Attributions
The process of explaining the causes of behavior and events. (e.g., wondering if someone is late due to laziness or traffic)
Dispositional attributions
Crediting behavior to internal factors like personality or traits. (e.g., “He fell because he is clumsy”)
Situational attributions
Crediting behavior to external factors or the environment. (e.g., “He fell because the floor was slippery”)
Explanatory style
A person’s habitual way of explaining life events to themselves.
Optimistic explanatory style
Attributing setbacks to external, temporary, and specific causes.
Pessimistic explanatory style
Attributing setbacks to internal, stable, and global causes.
Actor/observer bias
The tendency to attribute our own actions to the situation while attributing others’ actions to their personality.

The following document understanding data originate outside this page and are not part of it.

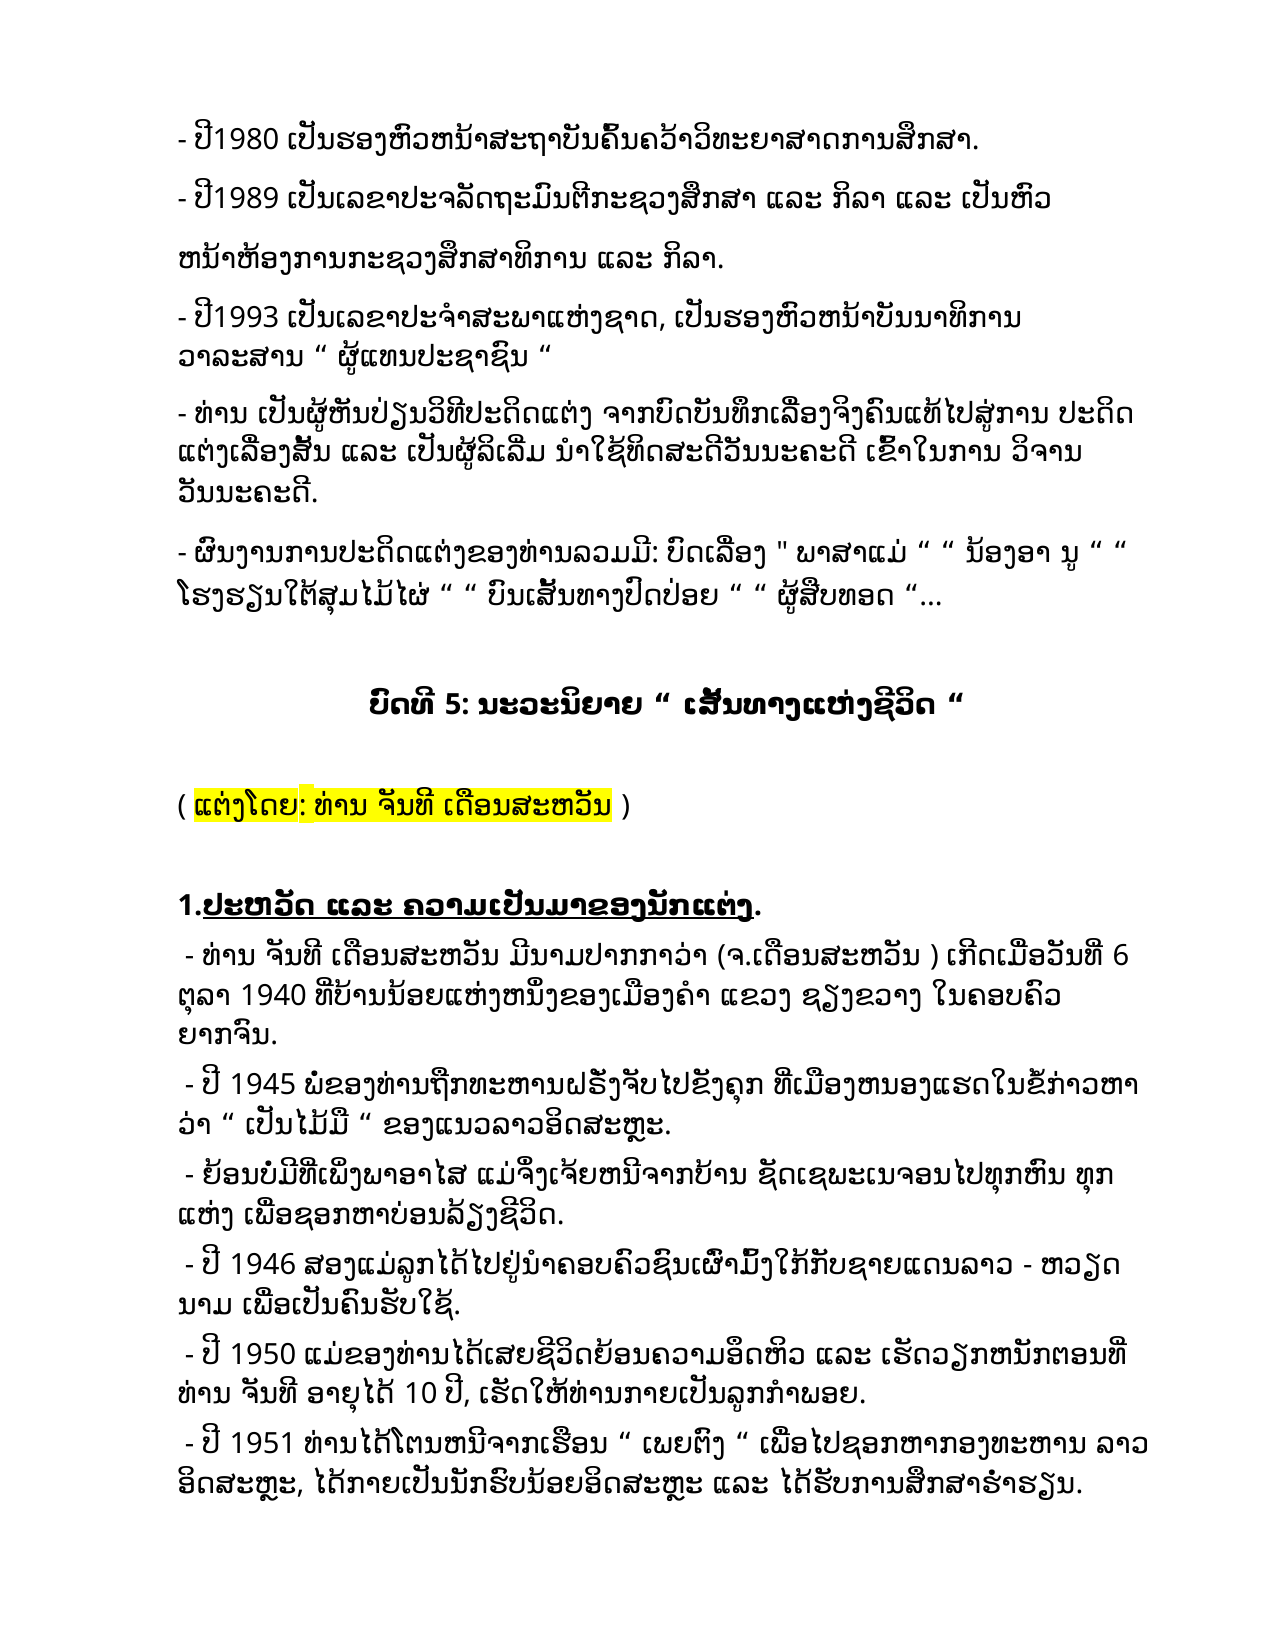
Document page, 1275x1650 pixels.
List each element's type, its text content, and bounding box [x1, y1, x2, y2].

text - ປີ 1951 ທ່ານໄດ້ໂຕນຫນີຈາກເຮືອນ “ ເພຍຕົງ “ ເພື່ອໄປຊອກຫາກອງທະຫານ ລາວອິດສະຫຼະ, ໄດ້ກາຍເປັນນັກຮົບນ້ອຍອິດສະຫຼະ ແລະ ໄດ້ຮັບການສຶກສາຮ່ໍາຮຽນ. [177, 1423, 1157, 1502]
text 1.ປະຫວັດ ແລະ ຄວາມເປັນມາຂອງນັກແຕ່ງ. [177, 884, 1157, 924]
text - ປີ1989 ເປັນເລຂາປະຈລັດຖະມົນຕີກະຊວງສຶກສາ ແລະ ກິລາ ແລະ ເປັນຫົວ [177, 178, 1157, 217]
text - ຍ້ອນບໍ່ມີທີ່ເພິ່ງພາອາໄສ ແມ່ຈຶ່ງເຈ້ຍຫນີຈາກບ້ານ ຊັດເຊພະເນຈອນໄປທຸກຫົນ ທຸກ ແຫ່ງ ເພື່ອຊອກຫາບ່ອນລ້ຽງຊີວິດ. [177, 1153, 1157, 1233]
text - ທ່ານ ຈັນທີ ເດືອນສະຫວັນ ມີນາມປາກກາວ່າ (ຈ.ເດືອນສະຫວັນ ) ເກີດເມື່ອວັນທີ່ 6 ຕຸລາ 1940 ທີ່ບ້ານນ້ອຍແຫ່ງຫນຶ່ງຂອງເມືອງຄໍາ ແຂວງ ຊຽງຂວາງ ໃນຄອບຄົວຍາກຈົນ. [177, 934, 1157, 1053]
text - ປີ 1946 ສອງແມ່ລູກໄດ້ໄປຢູ່ນໍາຄອບຄົວຊົນເຜົ່າມົ້ງໃກ້ກັບຊາຍແດນລາວ - ຫວຽດ ນາມ ເພື່ອເປັນຄົນຮັບໃຊ້. [177, 1243, 1157, 1323]
text - ທ່ານ ເປັນຜູ້ຫັນປ່ຽນວິທີປະດິດແຕ່ງ ຈາກບົດບັນທຶກເລື່ອງຈິງຄົນແທ້ໄປສູ່ການ ປະດິດແຕ່ງເລື່ອງສັ້ນ ແລະ ເປັນຜູ້ລິເລີ່ມ ນໍາໃຊ້ທິດສະດີວັນນະຄະດີ ເຂົ້າໃນການ ວິຈານວັນນະຄະດີ. [177, 392, 1157, 511]
text ບົດທີ 5: ນະວະນິຍາຍ “ ເສັ້ນທາງແຫ່ງຊີວິດ “ [177, 684, 1157, 723]
text ( ແຕ່ງໂດຍ: ທ່ານ ຈັນທີ ເດືອນສະຫວັນ ) [177, 784, 299, 823]
text - ປີ 1945 ພໍ່ຂອງທ່ານຖືກທະຫານຝຣັ່ງຈັບໄປຂັງຄຸກ ທີ່ເມືອງຫນອງແຮດໃນຂໍ້ກ່າວຫາ ວ່າ “ ເປັນໄມ້ມື “ ຂອງແນວລາວອິດສະຫຼະ. [177, 1064, 1157, 1143]
text ຫນ້າຫ້ອງການກະຊວງສຶກສາທິການ ແລະ ກິລາ. [177, 237, 1157, 277]
text - ປີ1993 ເປັນເລຂາປະຈໍາສະພາແຫ່ງຊາດ, ເປັນຮອງຫົວຫນ້າບັນນາທິການ ວາລະສານ “ ຜູ້ແທນປະຊາຊົນ “ [177, 297, 1157, 373]
text - ປີ1980 ເປັນຮອງຫົວຫນ້າສະຖາບັນຄົ້ນຄວ້າວິທະຍາສາດການສຶກສາ. [177, 118, 1157, 158]
text ( ແຕ່ງໂດຍ: ທ່ານ ຈັນທີ ເດືອນສະຫວັນ ) [314, 784, 1157, 823]
text - ປີ 1950 ແມ່ຂອງທ່ານໄດ້ເສຍຊີວິດຍ້ອນຄວາມອຶດຫິວ ແລະ ເຮັດວຽກຫນັກຕອນທີ່ ທ່ານ ຈັນທີ ອາຍຸໄດ້ 10 ປີ, ເຮັດໃຫ້ທ່ານກາຍເປັນລູກກໍາພອຍ. [177, 1333, 1157, 1412]
text - ຜົນງານການປະດິດແຕ່ງຂອງທ່ານລວມມີ: ບົດເລື່ອງ " ພາສາແມ່ “ “ ນ້ອງອາ ນູ “ “ ໂຮງຮຽນໃຕ້ສຸມໄມ້ໄຜ່ “ “ ບົນເສັ້ນທາງປົດປ່ອຍ “ “ ຜູ້ສືບທອດ “... [177, 531, 1157, 614]
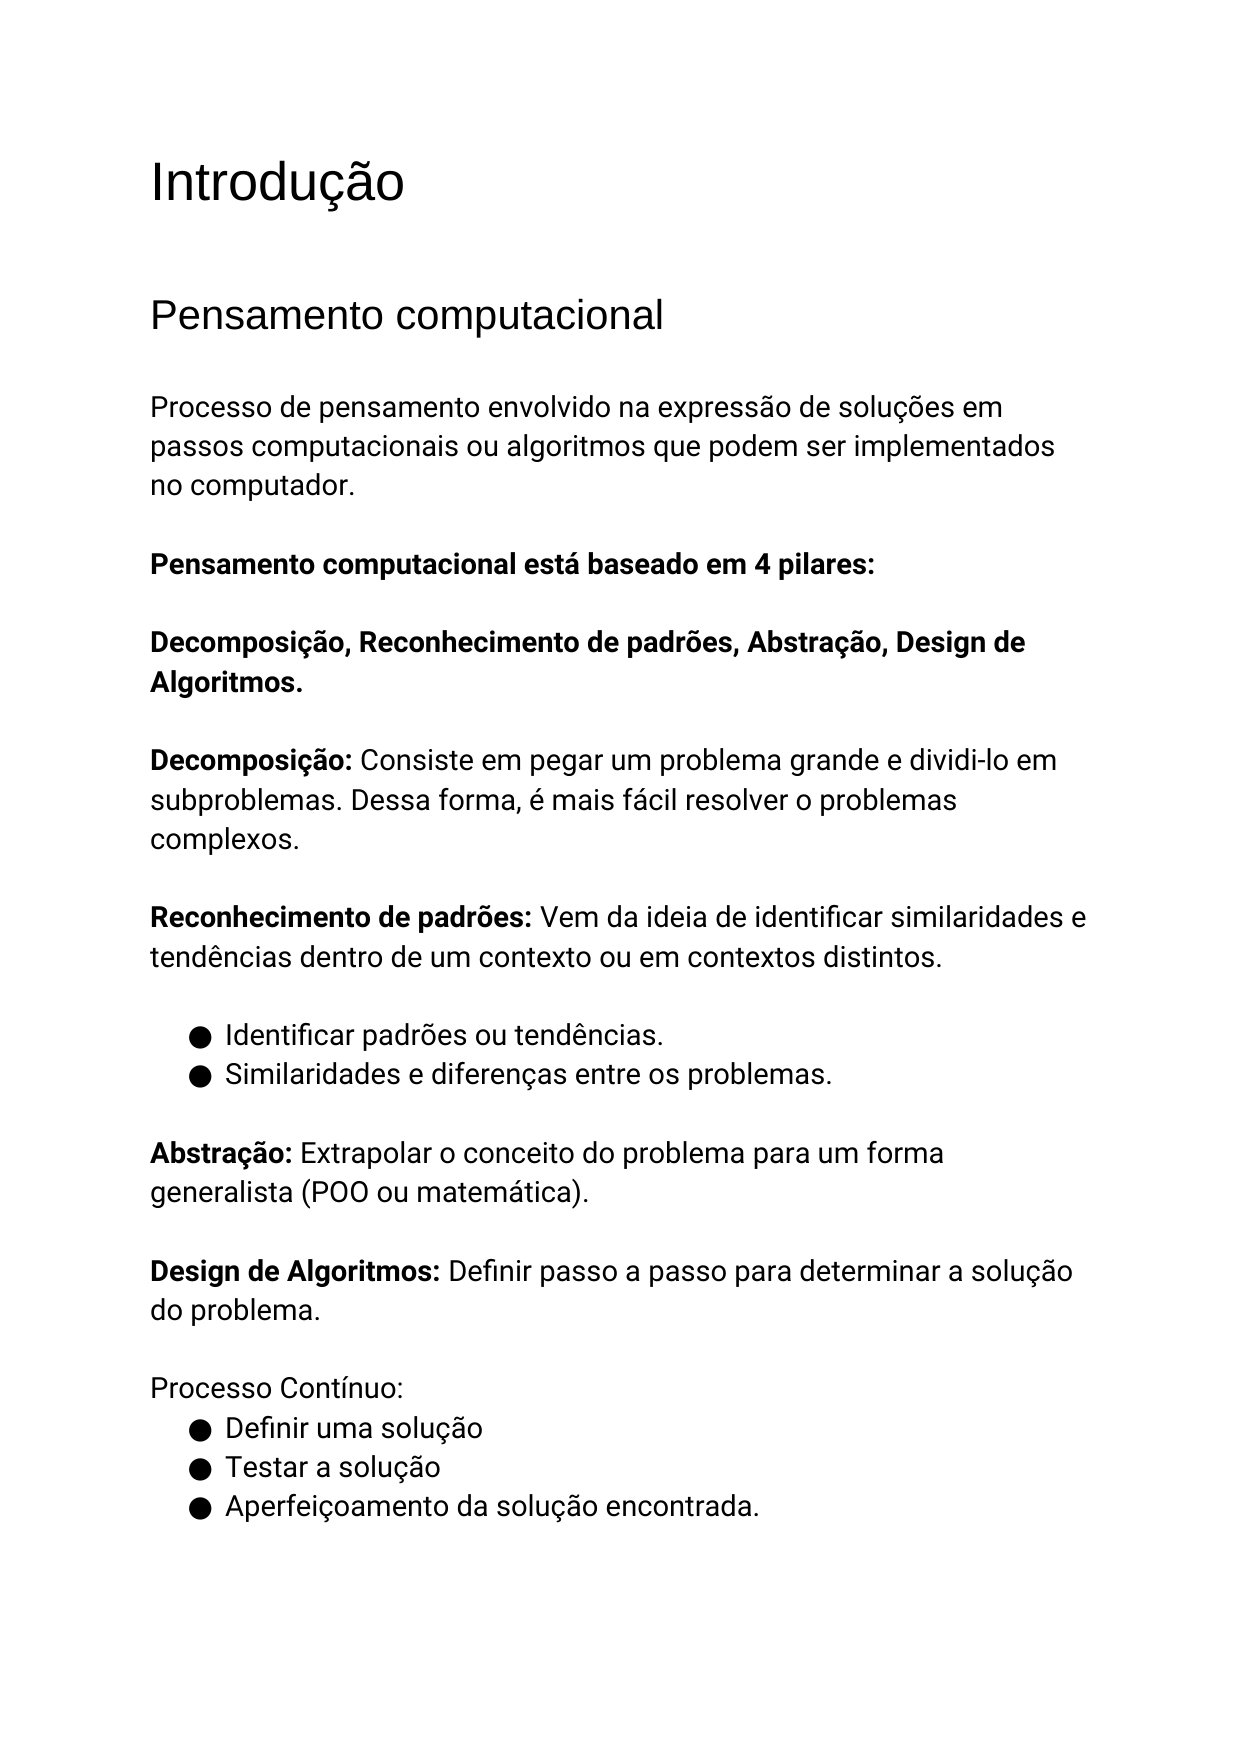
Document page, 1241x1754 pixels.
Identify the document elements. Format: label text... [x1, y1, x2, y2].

text Decomposição: Consiste em pegar um problema grande e dividi-lo em subproblemas. Dessa forma, é mais fácil resolver o problemas complexos. [150, 743, 1090, 856]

Fundamental attribution error
The tendency to underestimate situational factors and overestimate personality traits when judging others’ behavior.
Self-serving bias
Taking personal credit for success but blaming outside factors for failure.
Internal locus of control
The belief that you have primary control over the outcomes in your life.
External locus of control
The belief that luck, fate, or outside forces determine what happens to you.
Mere exposure effect
Developing a preference for something simply because you are familiar with it.
Self-fulfilling prophecy
An expectation that causes you to act in ways that make the expectation come true.
Social comparison
Evaluating your own abilities by comparing yourself to others.
Upward social comparison
Comparing yourself to someone you perceive as superior, which can cause either inspiration or envy.
Downward social comparison
Comparing yourself to someone you perceive as less fortunate to make yourself feel better.
Relative deprivation
The perception that you are worse off compared to the people you associate with.
Stereotype
A generalized (sometimes accurate but often overgeneralized) belief about a group of people.
Cognitive load
The total amount of mental effort being used in the working memory.
Discrimination
Unjustifiable negative behavior toward a group and its members.
Prejudice
An unjustifiable (and usually negative) attitude toward a group and its members.
Implicit attitudes
Evaluations that occur without conscious awareness towards an attitude, object, or the self.
Just-world phenomenon
The tendency for people to believe the world is just and that people therefore get what they deserve and deserve what they get.
Out-group homogeneity bias
The perception of out-group members as more similar to one another than are in-group members (“they are alike; we are diverse”).